Color Legend

Default: Implemented

Green: Implemented, but not merged yet

Blue: Needs to be implemented

Yellow: To be removed

Overview

Architecture

Here is a high-level architecture of the pallet domain and other components (Subspace v2 Master - Domains)

Subspace v2 Master - Domains.png

Primitives

Domain: an enshrined rollup that performs settlement or execution for the consensus chain. Each domain uses a standard set of permissioned runtimes but may have a user-defined configuration.

Domain Operator: an account, that by staking SSC, operates a domain node and takes the responsibility of producing new bundles, validating transactions, and executing transactions within a specific domain. Operators also watch for fraud and challenge other potentially fraudulent operators.

Domain Subnet: a separate P2P gossip network for each domain (following which protocol?)

Domain Bundle: a collection of transactions for a domain that are ready for execution

Execution Receipt (ER): a commitment to the execution of a domain block, included in the bundle

Domain Block: a derived block that consists of transactions from one or more bundles, ordered by the consensus chain

Fraud Proof: proof that shows that a commitment to some block with an execution receipt is invalid

Canonical Schnorr verifiable random function (VRF)

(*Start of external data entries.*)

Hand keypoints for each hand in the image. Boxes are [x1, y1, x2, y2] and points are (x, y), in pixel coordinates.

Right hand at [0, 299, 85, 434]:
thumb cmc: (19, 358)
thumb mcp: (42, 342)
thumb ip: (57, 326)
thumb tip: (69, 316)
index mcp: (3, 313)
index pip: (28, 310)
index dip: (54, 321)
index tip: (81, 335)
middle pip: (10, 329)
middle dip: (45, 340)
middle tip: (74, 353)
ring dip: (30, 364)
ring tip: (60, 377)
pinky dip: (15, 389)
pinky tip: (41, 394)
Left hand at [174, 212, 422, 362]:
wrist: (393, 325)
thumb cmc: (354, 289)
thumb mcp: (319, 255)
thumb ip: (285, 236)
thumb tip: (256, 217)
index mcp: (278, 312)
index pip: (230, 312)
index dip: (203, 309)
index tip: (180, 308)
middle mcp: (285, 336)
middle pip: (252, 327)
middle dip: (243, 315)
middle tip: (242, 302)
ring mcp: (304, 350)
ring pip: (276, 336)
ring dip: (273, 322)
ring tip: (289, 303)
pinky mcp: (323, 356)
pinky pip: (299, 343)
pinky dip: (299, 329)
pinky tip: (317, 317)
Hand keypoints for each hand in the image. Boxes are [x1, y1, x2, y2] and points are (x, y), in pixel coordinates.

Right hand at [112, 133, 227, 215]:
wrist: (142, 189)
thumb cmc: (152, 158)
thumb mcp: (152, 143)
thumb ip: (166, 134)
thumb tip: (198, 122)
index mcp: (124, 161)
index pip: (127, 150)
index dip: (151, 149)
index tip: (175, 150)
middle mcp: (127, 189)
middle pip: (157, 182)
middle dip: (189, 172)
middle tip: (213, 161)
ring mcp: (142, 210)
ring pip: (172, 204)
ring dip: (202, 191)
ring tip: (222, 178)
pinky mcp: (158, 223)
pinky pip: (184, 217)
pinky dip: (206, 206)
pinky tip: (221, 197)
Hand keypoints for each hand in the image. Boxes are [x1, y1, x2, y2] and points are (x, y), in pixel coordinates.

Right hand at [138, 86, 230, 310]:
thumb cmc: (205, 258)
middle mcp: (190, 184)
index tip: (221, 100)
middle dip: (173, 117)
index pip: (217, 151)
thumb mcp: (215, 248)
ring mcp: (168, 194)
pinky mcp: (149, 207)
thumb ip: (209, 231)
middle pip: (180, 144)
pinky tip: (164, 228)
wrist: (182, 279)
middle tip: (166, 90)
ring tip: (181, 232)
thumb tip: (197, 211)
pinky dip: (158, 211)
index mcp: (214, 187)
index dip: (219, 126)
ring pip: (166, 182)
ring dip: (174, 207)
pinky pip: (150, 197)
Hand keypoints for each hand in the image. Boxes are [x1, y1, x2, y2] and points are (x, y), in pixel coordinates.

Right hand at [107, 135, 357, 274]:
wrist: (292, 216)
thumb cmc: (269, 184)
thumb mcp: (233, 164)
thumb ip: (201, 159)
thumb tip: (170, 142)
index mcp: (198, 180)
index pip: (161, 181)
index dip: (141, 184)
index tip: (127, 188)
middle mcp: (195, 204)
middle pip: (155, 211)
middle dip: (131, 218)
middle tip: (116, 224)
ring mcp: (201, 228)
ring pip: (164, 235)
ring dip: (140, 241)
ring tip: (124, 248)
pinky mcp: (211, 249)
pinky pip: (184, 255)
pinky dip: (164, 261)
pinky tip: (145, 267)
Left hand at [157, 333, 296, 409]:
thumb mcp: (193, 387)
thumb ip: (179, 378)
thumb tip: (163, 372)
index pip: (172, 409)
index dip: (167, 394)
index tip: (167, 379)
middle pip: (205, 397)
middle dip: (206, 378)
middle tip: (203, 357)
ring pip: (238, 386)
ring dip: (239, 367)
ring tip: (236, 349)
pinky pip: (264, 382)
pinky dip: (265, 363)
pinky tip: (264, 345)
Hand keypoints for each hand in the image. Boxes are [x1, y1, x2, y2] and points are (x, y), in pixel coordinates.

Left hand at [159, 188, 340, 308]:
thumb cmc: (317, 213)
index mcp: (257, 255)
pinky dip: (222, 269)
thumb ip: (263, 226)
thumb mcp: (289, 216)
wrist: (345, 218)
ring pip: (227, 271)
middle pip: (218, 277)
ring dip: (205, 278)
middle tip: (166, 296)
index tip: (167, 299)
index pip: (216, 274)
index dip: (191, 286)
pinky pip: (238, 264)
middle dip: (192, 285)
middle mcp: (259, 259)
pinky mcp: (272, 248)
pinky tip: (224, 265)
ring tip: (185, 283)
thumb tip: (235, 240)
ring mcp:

vrf_sign(secret_key, transcript)vrf_signature

Runs VRF on a single input transcript, producing the vrf_output and corresponding short vrf_proof. The resulting vrf_signature is a set (output, proof)

vrf_verify(public_key, transcript, vrf_signature)bool

Splits vrf_signature into output and proof and verifies proof for an input transcript and the corresponding output.

We currently use Schnorrkel/Ristretto x25519 (also known as sr25519) as its key derivation and signing algorithm.

A canonical (deterministic) scheme is necessary for these cases to prevent attackers from repeatedly signing until they produce an election solution that meets the threshold (as part of a grinding attack).

Hash Function

Hashes provide succinct commitments to arbitrary data. keyed_hash(key, message) denotes a keyed hash.

hash(message) denotes hash, the default case when the key is empty.

The hash function used is BLAKE2b-256 unless otherwise specified. Substrate primitives (i.e., block hashing) use BLAKE2b-256.